Copy each line below as written, but skip the pictures.

(Collected data entries)
--- START ---
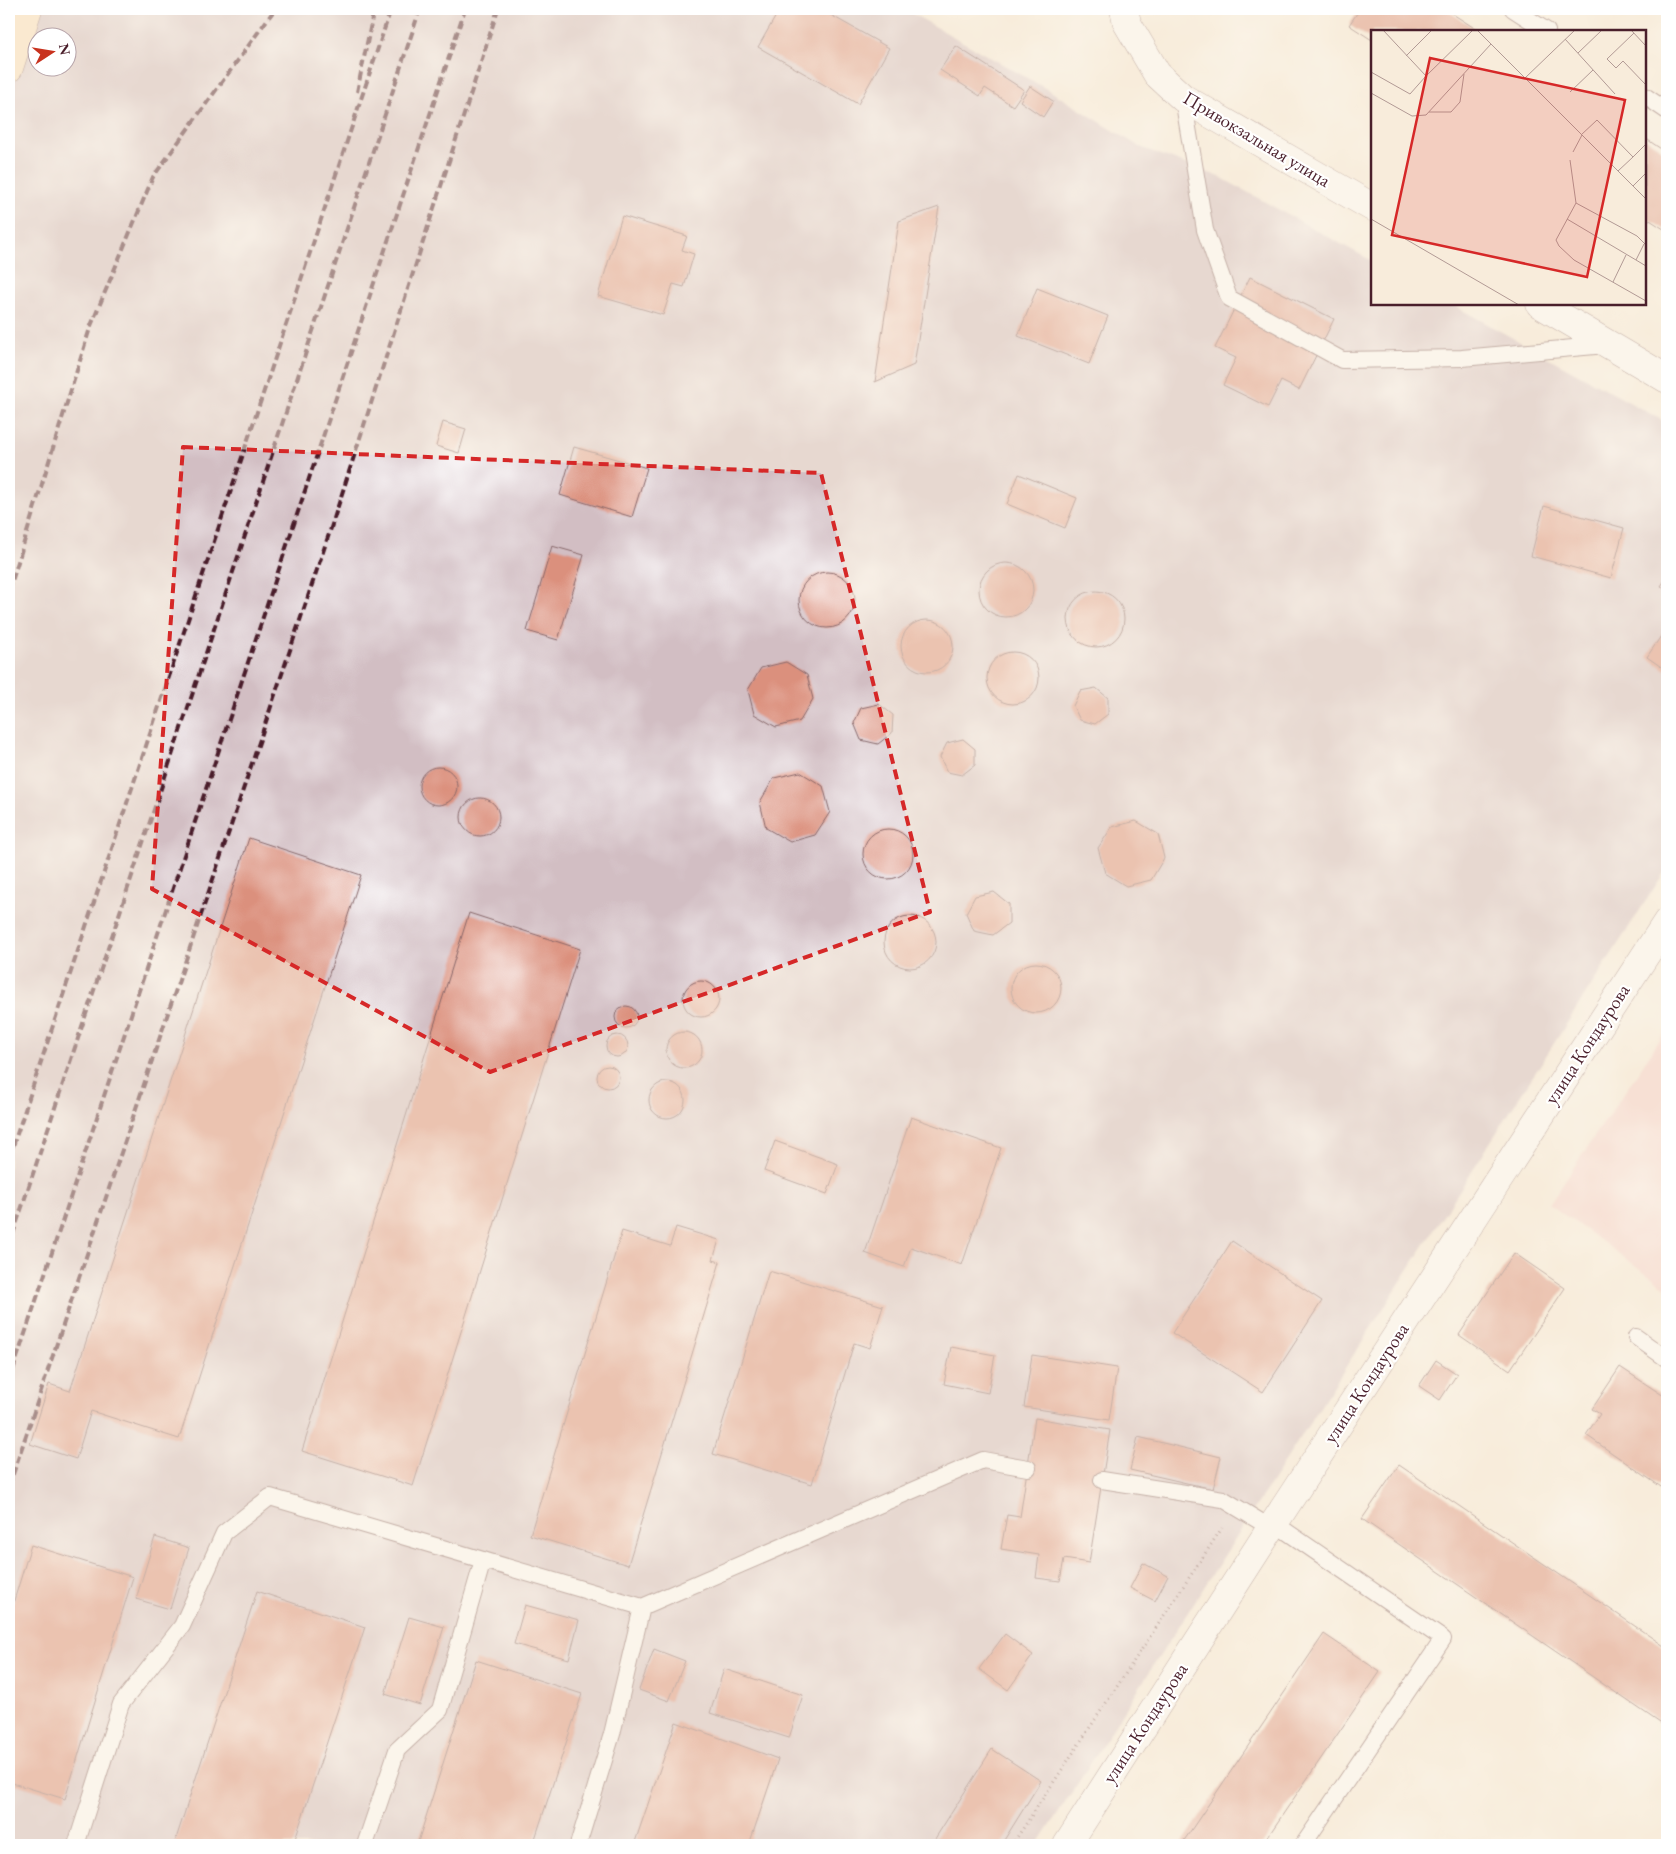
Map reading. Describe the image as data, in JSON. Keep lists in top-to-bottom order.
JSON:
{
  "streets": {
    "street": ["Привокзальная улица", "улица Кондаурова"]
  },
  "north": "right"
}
--- END ---
ANSWER FOR THIS EXERCISE —
Map reading. Describe the image as data, in JSON. Keep lists in top-to-bottom order.
JSON:
{
  "streets": {
    "street": ["Привокзальная улица", "улица Кондаурова"]
  },
  "north": "right"
}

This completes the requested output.